§ **Task requirements**:
1) Please reproduce the One Liberty Properties announcement from "SOURCE: One Liberty" to "March 26, 2010.", changing "stockholders" to "shareholders".
2) Translate this sentence from the One Liberty Properties announcement into Spanish: "The dividend is payable on April 6, 2010 to stockholders of record as of March 26, 2010."

SOURCE: One Liberty Properties, Inc.

March 09, 2010 17:15 ET

One Liberty Properties, Inc. Announces an All Cash Dividend and Results of Operations for the Quarter and Year Ended December 31, 2009

GREAT NECK, NY--(Marketwire - March 9, 2010) - One Liberty Properties, Inc. (NYSE: OLP) announced that its Board of Directors has reinstituted its cash dividend policy and today declared a quarterly cash dividend on the Company's common stock of $.30 per share, an increase of 36% over the level of the quarterly dividends paid in 2009. The dividend is payable on April 6, 2010 to stockholders of record as of March 26, 2010.

One Liberty also announced its results of operations for the three months and year ended December 31, 2009:

--  For the three months ended December 31, 2009, One Liberty had rental
    income of $9,838,000 and net income of $9,105,000, or $.81 per diluted
    share.  Net income for the three months ended December 31, 2009
    includes a $5,757,000 gain on property sales, or $.51 per diluted
    share, included in discontinued operations.  For the three months ended
    December 31, 2008, One Liberty had rental income of $10,059,000 and a
    net loss of $3,601,000, or a loss of $.35 per diluted share.  The
    principal reason for the loss was the recognition of impairment
    charges recorded against three properties aggregating $5,231,000
    ($.51 per diluted share).

--  For the year ended December 31, 2009, One Liberty had revenues of
    $40,800,000 and net income of $19,641,000, or $1.82 per diluted share,
    as compared to total revenues, net income, and net income per diluted
    share of $36,031,000, $4,892,000, and $.48, respectively, for the year
    ended December 31, 2008.  Revenues for the year ended December 31,
    2009 includes rental income of $39,016,000 and a lease termination
    fee of $1,784,000. All revenues for the year ended December 31, 2008
    relate to rental income.  Net income for the year ended December 31,
    2009 includes a $5,757,000 gain on property sales, or $.53 per diluted
    share.  Net income for the year ended December 31, 2008 includes a
    gain of $1,830,000 on the sale of unimproved land, or $.18 per diluted
    share, and impairment charges recorded against four properties of
    $5,983,000, or $.59 per diluted share.  Both the 2009 gain and the
    2008 impairment charge are included in discontinued operations.

§ **Material provided**:
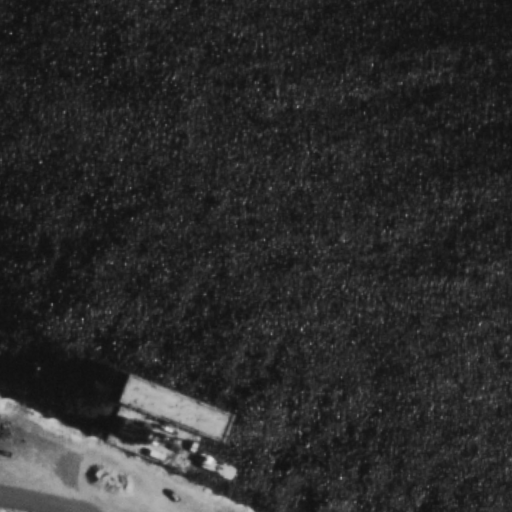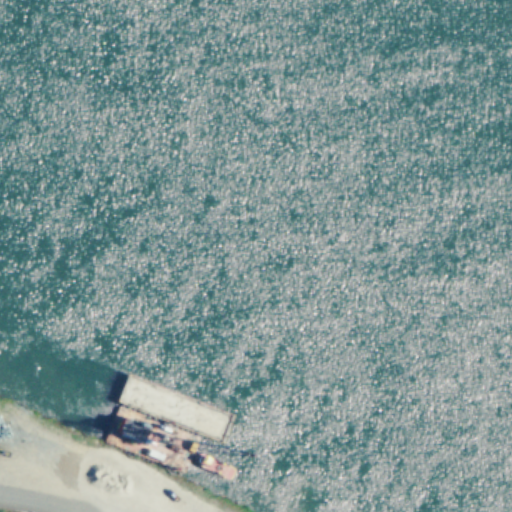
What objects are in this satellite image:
road: (3, 479)
road: (86, 479)
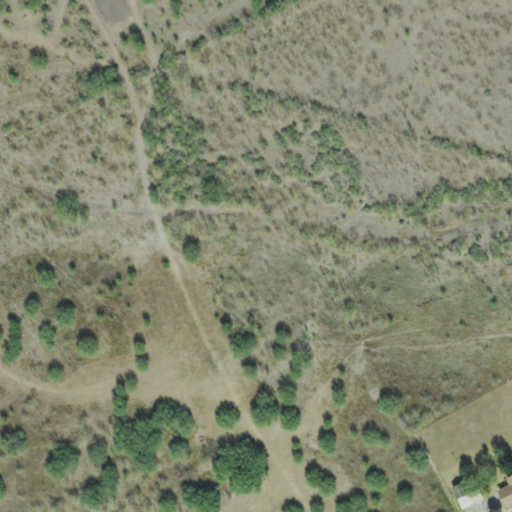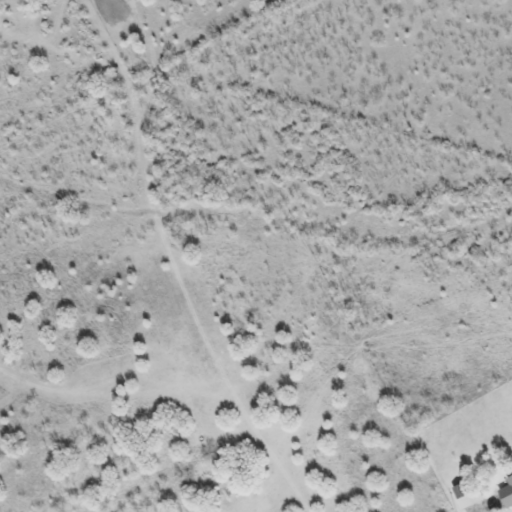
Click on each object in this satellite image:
building: (508, 493)
road: (487, 507)
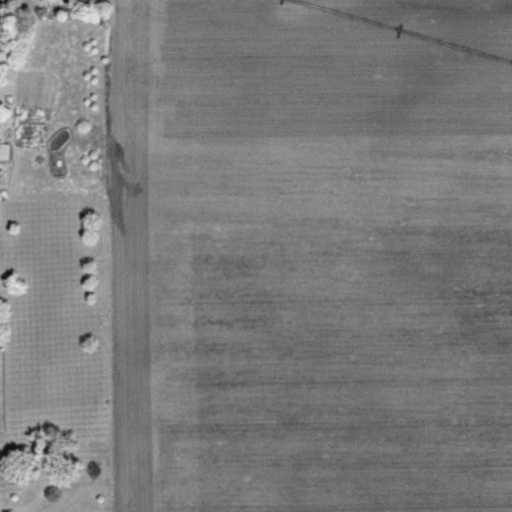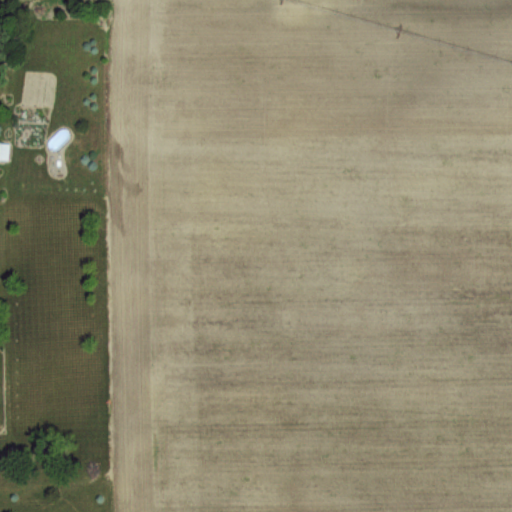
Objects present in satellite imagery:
building: (3, 150)
building: (4, 151)
crop: (309, 255)
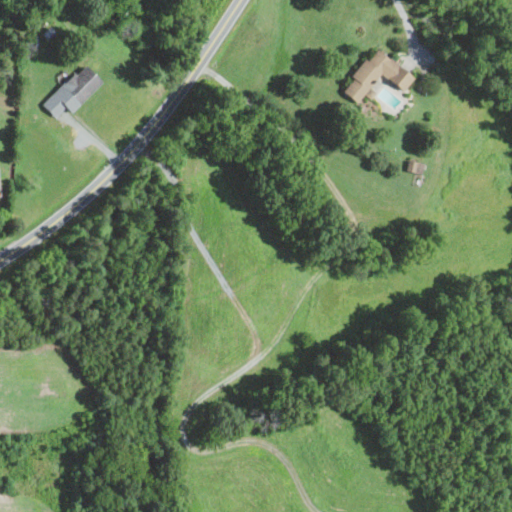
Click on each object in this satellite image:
road: (406, 25)
building: (373, 75)
building: (71, 90)
road: (137, 146)
building: (412, 166)
road: (287, 320)
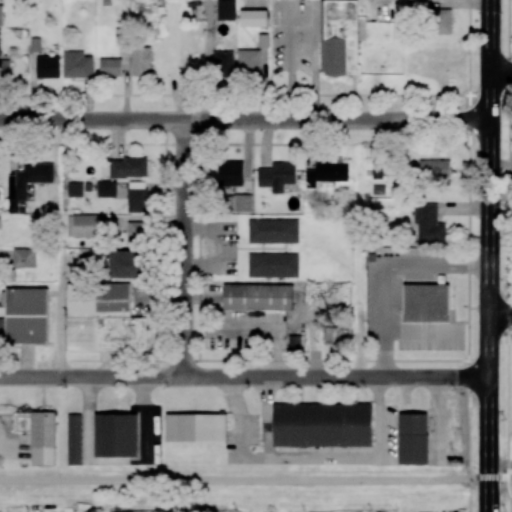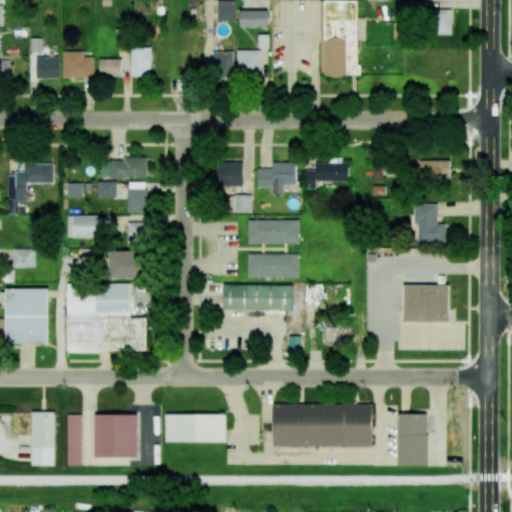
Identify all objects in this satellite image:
building: (226, 10)
building: (0, 14)
road: (302, 15)
building: (253, 18)
building: (440, 21)
building: (338, 37)
building: (141, 61)
building: (249, 61)
building: (77, 64)
building: (223, 64)
building: (47, 67)
building: (110, 67)
building: (4, 69)
road: (500, 73)
road: (244, 120)
building: (124, 167)
building: (433, 168)
building: (377, 170)
building: (326, 173)
building: (229, 176)
building: (276, 176)
building: (28, 178)
building: (106, 188)
building: (74, 189)
building: (136, 200)
building: (242, 203)
building: (428, 223)
building: (81, 226)
building: (273, 231)
building: (136, 232)
road: (183, 248)
road: (218, 248)
road: (468, 256)
road: (489, 256)
road: (507, 256)
building: (23, 258)
building: (124, 264)
building: (273, 265)
road: (384, 270)
building: (257, 296)
building: (426, 303)
building: (26, 315)
road: (500, 317)
building: (102, 318)
building: (0, 329)
road: (245, 329)
road: (244, 377)
building: (322, 425)
building: (195, 427)
building: (116, 435)
building: (43, 438)
building: (412, 438)
building: (74, 439)
road: (244, 478)
road: (500, 479)
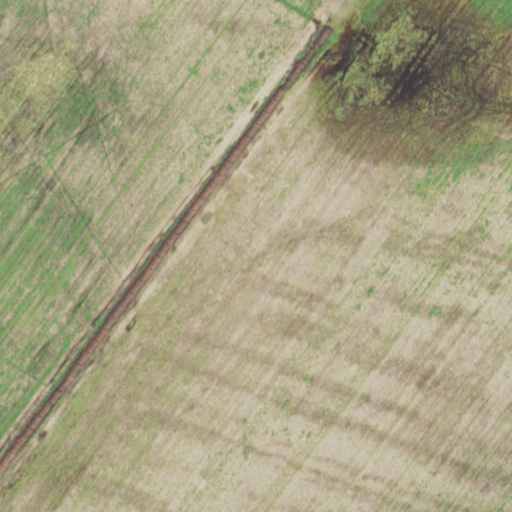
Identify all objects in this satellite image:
road: (187, 241)
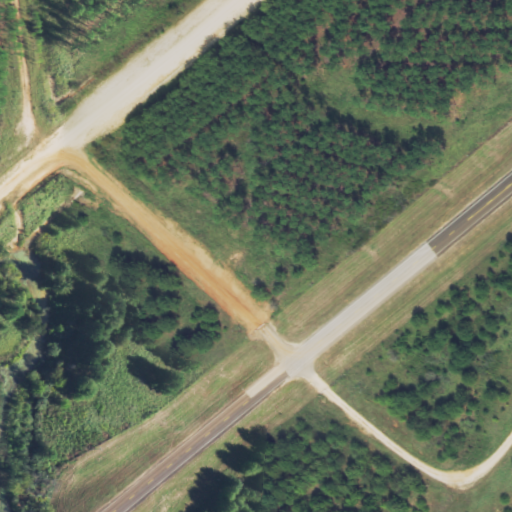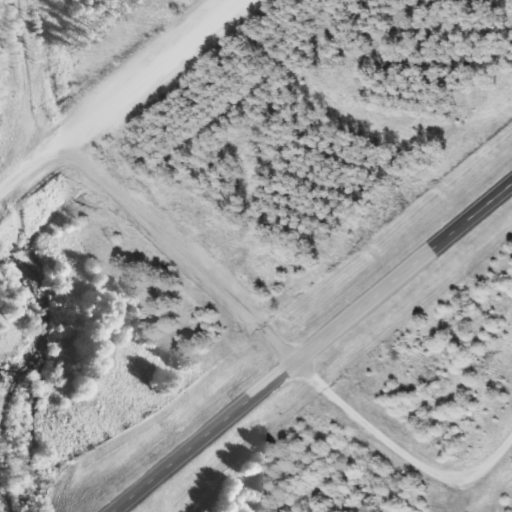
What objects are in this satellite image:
road: (147, 72)
road: (148, 224)
road: (311, 347)
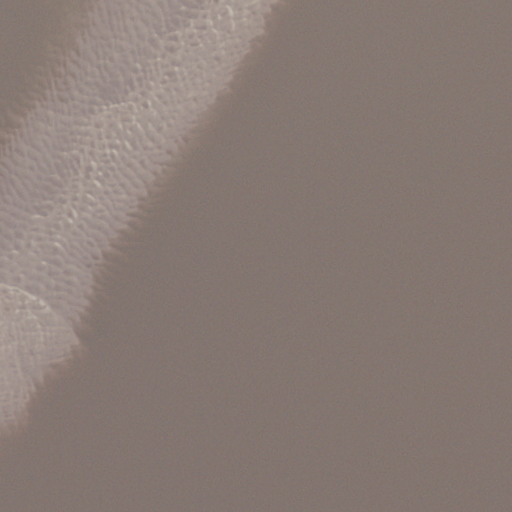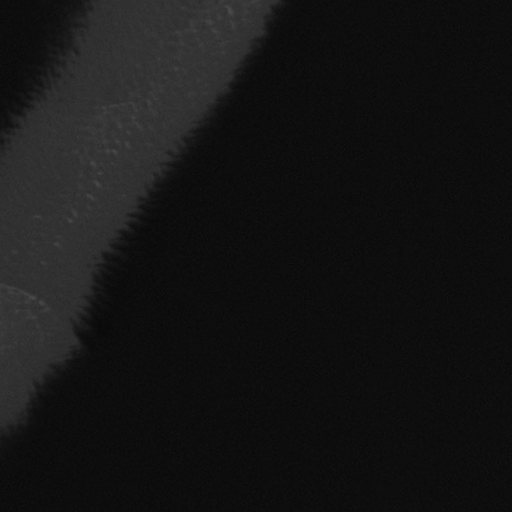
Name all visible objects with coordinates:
river: (470, 447)
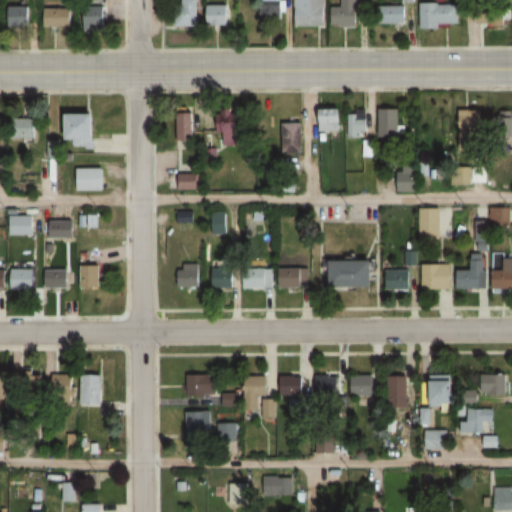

§ **Completed exercise**:
1)
SOURCE: One Liberty Properties, Inc.

March 09, 2010 17:15 ET

One Liberty Properties, Inc. Announces an All Cash Dividend and Results of Operations for the Quarter and Year Ended December 31, 2009

GREAT NECK, NY--(Marketwire - March 9, 2010) - One Liberty Properties, Inc. (NYSE: OLP) announced that its Board of Directors has reinstituted its cash dividend policy and today declared a quarterly cash dividend on the Company's common stock of $.30 per share, an increase of 36% over the level of the quarterly dividends paid in 2009. The dividend is payable on April 6, 2010 to shareholders of record as of March 26, 2010.

2) El dividendo se pagará el 6 de abril de 2010 a los accionistas registrados al 26 de marzo de 2010.